Tough love from the higher-ups aside, just being in the hospital environment is enough to drive you home to bed. The problem is, bed is something that you gave up when you signed up for this career. With typical work weeks ranging from 50 to 80 hours and several nights a week spent on-call (meaning you have to stay overnight in the hospital to keep an eye on everybody's patients), you'll be lucky to get three hours of sleep on a cot in the back room. Some specialties aren't as bad as others--particularly the areas that deal with elective procedures, such as dermatology and pathology--but specialties that deal with the unexpected, such as trauma and transplant surgery, require more demanding hours. "Trauma is something that happens whenever it wants to, not just from 9 to 5. When it happens, you've got to get up, be up, and go in," says Aelony.
This is going to be the time that you pull some skills out of your toolbox that they might not have given you in med school. The first three to five months of residency will be the hardest, as your body adjusts to the lack of sleep, surplus of work, and constant reprimanding that comes with the territory. Once you physically adjust to the schedule, there are still the emotional aspects to deal with. "You've just got to be able to leave work behind and cool down. You're going to get yelled at, probably even sworn at by your attending, but you have to take it and just go on," says Aelony. "You're there because you like what you do, you chose to do it, and that will get you through it."
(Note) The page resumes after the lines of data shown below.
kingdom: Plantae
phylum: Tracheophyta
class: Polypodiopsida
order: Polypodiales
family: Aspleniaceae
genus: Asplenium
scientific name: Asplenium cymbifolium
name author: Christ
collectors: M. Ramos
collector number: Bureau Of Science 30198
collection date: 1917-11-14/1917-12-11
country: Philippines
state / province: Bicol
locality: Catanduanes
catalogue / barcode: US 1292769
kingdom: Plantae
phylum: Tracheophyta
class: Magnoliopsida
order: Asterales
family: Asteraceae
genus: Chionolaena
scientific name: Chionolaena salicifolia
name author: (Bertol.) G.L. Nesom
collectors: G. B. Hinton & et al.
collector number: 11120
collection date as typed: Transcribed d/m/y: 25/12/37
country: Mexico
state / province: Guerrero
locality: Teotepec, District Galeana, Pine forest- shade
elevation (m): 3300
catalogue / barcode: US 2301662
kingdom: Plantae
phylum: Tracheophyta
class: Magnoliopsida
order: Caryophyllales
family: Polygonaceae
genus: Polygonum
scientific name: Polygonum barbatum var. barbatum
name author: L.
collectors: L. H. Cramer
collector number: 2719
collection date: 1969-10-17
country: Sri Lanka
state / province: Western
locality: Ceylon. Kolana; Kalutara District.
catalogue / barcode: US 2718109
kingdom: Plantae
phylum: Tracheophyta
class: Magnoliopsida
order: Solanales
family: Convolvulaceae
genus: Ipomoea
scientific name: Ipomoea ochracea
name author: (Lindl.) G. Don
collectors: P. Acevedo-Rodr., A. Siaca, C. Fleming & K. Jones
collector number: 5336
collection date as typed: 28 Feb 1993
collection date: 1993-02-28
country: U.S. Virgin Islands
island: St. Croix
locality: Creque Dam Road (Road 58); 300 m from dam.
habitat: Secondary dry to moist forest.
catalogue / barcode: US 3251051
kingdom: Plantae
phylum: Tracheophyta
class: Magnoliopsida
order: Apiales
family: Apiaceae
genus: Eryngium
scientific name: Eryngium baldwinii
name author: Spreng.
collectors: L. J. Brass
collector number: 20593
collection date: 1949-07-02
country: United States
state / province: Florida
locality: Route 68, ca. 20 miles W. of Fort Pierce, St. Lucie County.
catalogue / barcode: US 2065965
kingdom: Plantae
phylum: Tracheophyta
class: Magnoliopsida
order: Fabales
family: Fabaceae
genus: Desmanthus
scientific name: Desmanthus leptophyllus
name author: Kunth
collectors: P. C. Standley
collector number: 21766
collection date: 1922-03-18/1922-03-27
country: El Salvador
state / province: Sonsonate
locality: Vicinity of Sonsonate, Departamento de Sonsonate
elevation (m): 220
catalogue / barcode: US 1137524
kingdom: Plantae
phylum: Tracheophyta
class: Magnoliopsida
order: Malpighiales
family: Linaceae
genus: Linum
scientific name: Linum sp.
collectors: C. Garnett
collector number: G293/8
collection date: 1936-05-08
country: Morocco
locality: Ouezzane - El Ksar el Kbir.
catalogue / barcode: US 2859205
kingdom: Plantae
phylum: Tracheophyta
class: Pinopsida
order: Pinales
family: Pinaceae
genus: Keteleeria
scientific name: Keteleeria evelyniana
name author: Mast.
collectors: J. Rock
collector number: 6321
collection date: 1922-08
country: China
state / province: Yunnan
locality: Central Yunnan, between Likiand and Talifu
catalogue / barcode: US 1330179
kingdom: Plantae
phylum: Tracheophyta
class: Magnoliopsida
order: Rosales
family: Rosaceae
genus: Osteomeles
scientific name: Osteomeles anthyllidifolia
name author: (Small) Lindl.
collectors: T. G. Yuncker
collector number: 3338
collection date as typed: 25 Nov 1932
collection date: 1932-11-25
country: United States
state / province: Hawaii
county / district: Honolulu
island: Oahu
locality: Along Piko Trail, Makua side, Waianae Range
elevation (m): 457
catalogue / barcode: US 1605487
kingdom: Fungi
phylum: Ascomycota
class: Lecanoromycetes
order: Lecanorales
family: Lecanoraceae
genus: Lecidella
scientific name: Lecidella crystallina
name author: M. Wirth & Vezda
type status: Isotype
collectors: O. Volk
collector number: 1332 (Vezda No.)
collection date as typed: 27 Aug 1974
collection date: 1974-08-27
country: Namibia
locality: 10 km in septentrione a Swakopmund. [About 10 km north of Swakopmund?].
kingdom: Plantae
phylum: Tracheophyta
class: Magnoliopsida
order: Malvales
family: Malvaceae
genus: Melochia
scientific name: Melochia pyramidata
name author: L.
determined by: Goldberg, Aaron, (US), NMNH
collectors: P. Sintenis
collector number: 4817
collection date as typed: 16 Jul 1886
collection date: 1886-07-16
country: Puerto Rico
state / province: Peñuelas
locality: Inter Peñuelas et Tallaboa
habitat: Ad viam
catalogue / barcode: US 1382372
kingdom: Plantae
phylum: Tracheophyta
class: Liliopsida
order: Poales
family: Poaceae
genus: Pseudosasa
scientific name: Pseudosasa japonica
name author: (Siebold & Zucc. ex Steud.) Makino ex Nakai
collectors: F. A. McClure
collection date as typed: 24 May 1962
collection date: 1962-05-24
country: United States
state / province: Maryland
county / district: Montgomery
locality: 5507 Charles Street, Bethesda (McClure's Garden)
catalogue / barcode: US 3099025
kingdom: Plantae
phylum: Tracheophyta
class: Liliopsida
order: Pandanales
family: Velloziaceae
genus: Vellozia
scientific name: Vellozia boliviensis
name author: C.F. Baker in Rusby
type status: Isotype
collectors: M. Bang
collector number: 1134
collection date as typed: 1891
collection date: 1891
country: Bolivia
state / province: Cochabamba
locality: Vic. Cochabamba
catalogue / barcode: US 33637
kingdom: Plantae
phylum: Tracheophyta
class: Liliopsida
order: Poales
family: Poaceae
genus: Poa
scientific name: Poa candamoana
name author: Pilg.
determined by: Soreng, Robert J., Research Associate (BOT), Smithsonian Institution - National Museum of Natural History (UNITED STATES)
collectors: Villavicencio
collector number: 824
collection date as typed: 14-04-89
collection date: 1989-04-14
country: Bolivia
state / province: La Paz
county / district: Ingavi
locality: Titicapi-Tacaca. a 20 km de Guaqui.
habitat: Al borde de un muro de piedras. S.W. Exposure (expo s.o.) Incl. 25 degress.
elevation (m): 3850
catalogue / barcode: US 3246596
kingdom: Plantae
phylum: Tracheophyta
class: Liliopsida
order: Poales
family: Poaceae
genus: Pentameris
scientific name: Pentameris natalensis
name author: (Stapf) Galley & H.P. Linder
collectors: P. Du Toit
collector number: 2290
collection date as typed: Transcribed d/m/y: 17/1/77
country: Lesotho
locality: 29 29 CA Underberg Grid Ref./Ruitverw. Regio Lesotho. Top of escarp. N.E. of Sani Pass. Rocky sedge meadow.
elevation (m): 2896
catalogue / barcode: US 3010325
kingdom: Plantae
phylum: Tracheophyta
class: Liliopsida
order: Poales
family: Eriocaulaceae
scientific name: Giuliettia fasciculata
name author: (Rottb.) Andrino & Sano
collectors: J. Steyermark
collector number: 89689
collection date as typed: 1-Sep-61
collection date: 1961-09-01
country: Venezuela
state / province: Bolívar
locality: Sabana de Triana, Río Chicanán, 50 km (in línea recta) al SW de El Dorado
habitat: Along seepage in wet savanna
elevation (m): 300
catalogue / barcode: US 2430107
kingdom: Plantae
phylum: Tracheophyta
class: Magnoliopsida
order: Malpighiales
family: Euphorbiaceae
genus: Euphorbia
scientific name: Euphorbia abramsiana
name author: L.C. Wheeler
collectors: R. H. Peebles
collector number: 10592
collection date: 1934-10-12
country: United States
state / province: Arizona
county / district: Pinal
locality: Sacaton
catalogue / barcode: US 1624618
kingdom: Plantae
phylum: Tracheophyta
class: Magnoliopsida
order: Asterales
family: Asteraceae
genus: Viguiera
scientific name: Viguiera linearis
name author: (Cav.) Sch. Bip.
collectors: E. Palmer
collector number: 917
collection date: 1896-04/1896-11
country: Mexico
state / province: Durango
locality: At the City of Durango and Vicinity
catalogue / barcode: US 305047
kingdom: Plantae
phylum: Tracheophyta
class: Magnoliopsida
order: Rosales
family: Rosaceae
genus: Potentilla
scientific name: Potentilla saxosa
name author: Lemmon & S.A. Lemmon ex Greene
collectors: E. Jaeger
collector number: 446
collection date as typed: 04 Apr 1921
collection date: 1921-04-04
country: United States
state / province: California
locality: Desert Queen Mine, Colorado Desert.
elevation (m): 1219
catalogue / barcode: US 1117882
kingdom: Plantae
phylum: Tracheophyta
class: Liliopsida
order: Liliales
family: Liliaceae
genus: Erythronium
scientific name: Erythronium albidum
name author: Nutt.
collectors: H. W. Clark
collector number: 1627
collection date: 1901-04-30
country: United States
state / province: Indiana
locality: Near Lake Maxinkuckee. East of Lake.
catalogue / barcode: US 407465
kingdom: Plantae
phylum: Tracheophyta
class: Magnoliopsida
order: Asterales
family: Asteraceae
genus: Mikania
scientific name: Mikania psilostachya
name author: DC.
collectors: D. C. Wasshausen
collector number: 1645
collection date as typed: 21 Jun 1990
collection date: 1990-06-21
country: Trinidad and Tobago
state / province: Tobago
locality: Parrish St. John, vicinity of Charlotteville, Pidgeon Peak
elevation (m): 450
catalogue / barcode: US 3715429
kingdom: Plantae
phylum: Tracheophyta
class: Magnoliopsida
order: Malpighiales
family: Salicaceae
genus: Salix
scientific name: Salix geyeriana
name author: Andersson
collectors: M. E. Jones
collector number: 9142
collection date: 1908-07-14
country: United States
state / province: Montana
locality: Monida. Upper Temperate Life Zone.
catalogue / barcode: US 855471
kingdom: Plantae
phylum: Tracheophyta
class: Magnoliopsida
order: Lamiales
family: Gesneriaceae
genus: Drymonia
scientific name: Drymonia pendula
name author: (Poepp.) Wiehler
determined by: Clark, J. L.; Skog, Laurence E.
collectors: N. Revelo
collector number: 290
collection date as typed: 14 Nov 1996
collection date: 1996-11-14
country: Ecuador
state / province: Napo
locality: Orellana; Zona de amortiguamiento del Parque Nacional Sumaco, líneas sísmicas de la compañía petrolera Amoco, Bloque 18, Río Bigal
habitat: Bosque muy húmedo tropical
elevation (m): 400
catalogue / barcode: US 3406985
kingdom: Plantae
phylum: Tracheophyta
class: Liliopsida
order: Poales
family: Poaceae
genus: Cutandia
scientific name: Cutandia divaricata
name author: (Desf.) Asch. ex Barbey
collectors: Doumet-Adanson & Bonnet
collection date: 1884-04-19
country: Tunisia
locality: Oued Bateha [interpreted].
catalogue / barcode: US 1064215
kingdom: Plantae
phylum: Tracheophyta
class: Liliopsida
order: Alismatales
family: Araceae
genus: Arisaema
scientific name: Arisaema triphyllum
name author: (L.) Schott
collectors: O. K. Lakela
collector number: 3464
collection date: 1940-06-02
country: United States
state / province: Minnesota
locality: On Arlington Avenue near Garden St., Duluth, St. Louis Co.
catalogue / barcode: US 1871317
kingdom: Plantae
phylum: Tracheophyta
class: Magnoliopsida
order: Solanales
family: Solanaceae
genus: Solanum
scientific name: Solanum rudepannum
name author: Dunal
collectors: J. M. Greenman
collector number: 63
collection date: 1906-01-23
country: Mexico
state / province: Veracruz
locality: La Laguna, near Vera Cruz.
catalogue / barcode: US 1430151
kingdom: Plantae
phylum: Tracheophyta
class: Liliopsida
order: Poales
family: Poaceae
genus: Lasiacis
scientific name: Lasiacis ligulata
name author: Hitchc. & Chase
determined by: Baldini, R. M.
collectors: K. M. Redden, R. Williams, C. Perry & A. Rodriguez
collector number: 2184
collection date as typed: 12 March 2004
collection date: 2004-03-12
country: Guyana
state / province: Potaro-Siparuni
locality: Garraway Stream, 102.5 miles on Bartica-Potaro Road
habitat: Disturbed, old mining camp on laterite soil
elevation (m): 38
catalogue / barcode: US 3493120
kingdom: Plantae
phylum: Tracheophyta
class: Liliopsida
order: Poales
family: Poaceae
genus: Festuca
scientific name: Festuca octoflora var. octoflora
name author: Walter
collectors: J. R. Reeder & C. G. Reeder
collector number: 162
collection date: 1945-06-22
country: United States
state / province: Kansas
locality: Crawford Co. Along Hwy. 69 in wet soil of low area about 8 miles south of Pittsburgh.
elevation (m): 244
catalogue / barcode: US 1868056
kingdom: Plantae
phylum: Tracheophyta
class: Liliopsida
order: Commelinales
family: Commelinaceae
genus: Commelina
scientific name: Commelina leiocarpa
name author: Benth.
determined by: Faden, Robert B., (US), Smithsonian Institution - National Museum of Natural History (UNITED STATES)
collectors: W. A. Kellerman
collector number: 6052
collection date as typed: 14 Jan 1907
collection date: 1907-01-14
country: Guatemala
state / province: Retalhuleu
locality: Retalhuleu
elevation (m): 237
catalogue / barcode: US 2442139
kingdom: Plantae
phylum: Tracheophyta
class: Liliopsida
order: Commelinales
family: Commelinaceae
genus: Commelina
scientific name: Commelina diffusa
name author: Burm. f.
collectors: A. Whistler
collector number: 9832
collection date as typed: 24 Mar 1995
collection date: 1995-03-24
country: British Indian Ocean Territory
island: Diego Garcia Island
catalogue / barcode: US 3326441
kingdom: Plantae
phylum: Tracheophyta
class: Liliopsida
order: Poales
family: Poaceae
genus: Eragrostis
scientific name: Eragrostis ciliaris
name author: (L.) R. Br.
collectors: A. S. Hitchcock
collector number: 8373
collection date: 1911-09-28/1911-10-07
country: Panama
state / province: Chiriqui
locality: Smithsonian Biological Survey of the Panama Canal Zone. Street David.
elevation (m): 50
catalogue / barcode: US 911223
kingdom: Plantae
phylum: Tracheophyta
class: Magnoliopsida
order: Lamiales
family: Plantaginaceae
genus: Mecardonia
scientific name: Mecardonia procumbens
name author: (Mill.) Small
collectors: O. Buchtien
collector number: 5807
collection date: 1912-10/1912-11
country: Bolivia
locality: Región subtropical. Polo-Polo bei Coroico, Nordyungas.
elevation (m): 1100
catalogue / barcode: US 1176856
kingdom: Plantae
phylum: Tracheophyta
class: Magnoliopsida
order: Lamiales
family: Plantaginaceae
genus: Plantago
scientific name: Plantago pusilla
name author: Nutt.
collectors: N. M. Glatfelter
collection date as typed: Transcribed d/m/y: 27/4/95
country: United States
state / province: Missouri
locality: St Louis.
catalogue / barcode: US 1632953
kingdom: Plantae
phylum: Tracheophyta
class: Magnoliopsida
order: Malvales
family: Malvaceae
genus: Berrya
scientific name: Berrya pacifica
Certainly it helps to love your job, whether it's medicine or music. One of the benefits of a career that entails years of training is that by nature, the people that don't want or don't deserve to be there are weeded out, leaving only those dedicated to the field. These people, particularly your co-residents, are not only going to be the ones that you rely on in the workplace, but they'll be the ones with whom you talk about it later on--after all, not many others can understand what you're going through. Having a support network is key to balancing your work and home life, especially when your work life weighs as heavily as that of a resident's: "Whatever little simple pleasures you can have outside of the hospital are good things," says Aelony.